Experts say impact of Fed hike likely will be slightBy MICHAEL COUSINEAU
New Hampshire Union Leader
December 16. 2015 10:56PM
The Federal Reserve’s decision to raise interest rates Wednesday means the cost of doing business or paying the family bills will rise for some people.
“For the average consumer, it means they will almost certainly see loan rates go up very slightly,” said Bob Mahoney, president and CEO of Belmont Savings Bank in Belmont, Mass.
That means adjustable-rate mortgages as well as existing and new lines of credit most likely will carry a higher interest rate soon, Mahoney said.
John Mercier, executive vice president and senior lender at Primary Bank in Bedford, said businesses that fund their operations with working capital or lines of credit with a floating interest rate are likely to see a hike in the cost to borrow money, perhaps by one-quarter of 1 percent, matching how much the Federal Reserve raised its rate Wednesday.
“It’s not going to be a dramatic increase but part of the Fed’s plan to gradually increase interest rates over the next couple of years,” Mercier said. “I don’t see this halting demand for business lending.”

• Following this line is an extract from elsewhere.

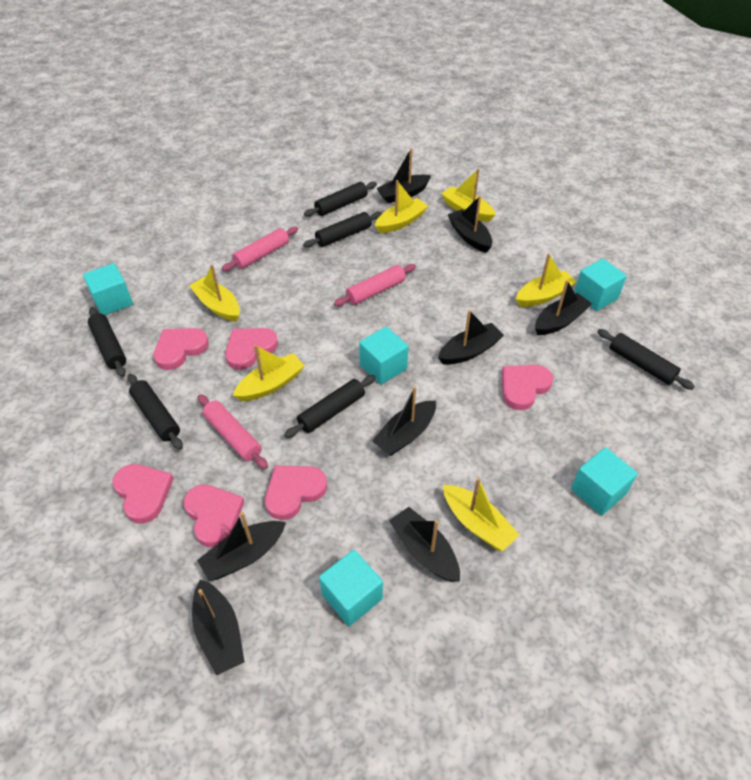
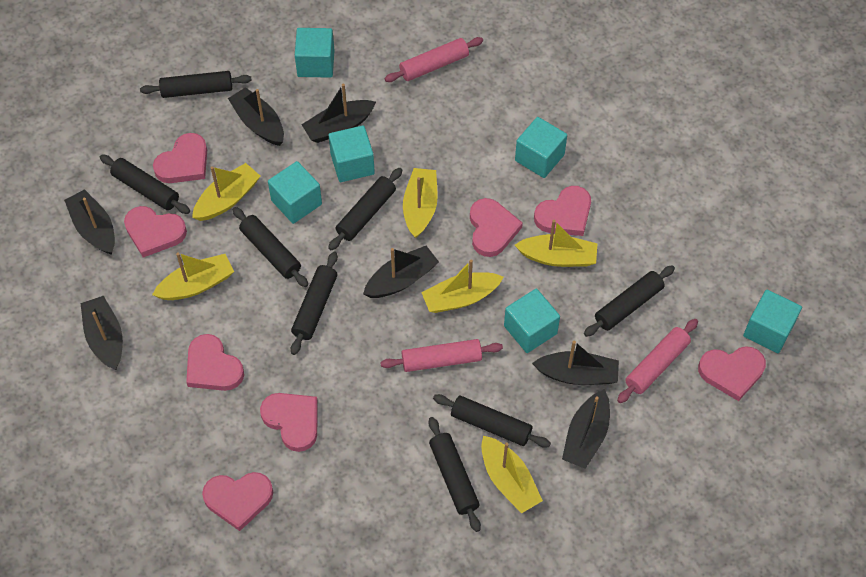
black boat: [192,579,245,676] [197,512,286,581] [372,386,436,456] [376,148,432,203] [389,507,460,582] [438,310,504,365] [448,196,492,253] [535,280,592,335] = 8 -> [64,189,115,254] [80,296,123,370] [228,87,284,146] [301,84,376,143] [363,246,439,298] [532,340,619,385] [562,389,610,469] = 7
black rolling pin: [88,307,126,377] [127,374,183,450] [284,375,376,438] [303,212,382,248] [304,181,377,217] [597,329,695,390] = 6 -> [100,155,190,214] [140,71,252,98] [233,207,308,287] [291,252,338,355] [328,168,402,251] [429,417,481,532] [433,394,551,448] [584,265,675,337] = 8
pink heart: [112,464,174,523] [154,328,209,370] [183,484,245,548] [225,328,278,370] [265,466,327,520] [501,365,553,410] = 6 -> [124,206,187,258] [153,133,207,183] [186,334,244,391] [202,472,273,531] [260,393,318,452] [470,198,523,257] [534,186,591,236] [698,346,766,401] = 8
turquoise cube: [83,263,133,315] [319,550,383,626] [359,326,409,385] [571,447,638,515] [574,259,627,311] = 5 -> [268,161,322,224] [295,28,335,78] [329,125,375,182] [504,289,560,353] [515,117,567,178] [743,290,802,353] = 6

Mahoney said people with existing fixed-rate mortgages won’t be affected, but interest rates for new fixed mortgages are expected “to go up a little bit.”
“Automobile rates, which are at all-time low, will go up a little bit, maybe a quarter (of a percentage point),” said Mahoney, a former president of Citizens Bank of Massachusetts.
Credit card rates could climb for some people with variable interest rates, he said.
Interest rates on savings won’t change as much, Mahoney said.
“On the deposit side, I personally think it’s going up pretty slowly,” he said. “It’s called greed.”
Tony Bedikian, managing director of global markets at Citizens Bank in Boston, said it had been nearly a decade since the last time the Fed raised the federal funds rate.
“To put that in context, it’s been 10 years since the last ‘Star Wars’ movie was released in 2005,” Bedikian said in a statement.
In an interview, he said many business customers already had taken steps to counter the expected rate increase.
“For us, it’s primarily taking clients from generally a floating rate exposure on their balance sheets to locking in a fixed rate,” he said.
His advice for business people?
“We’re still advising our clients that have interest rate exposure that they have not yet hedged, we’re still at historically very low rates, and that it makes sense to take some of the risk off the table” and lock in rates, he said.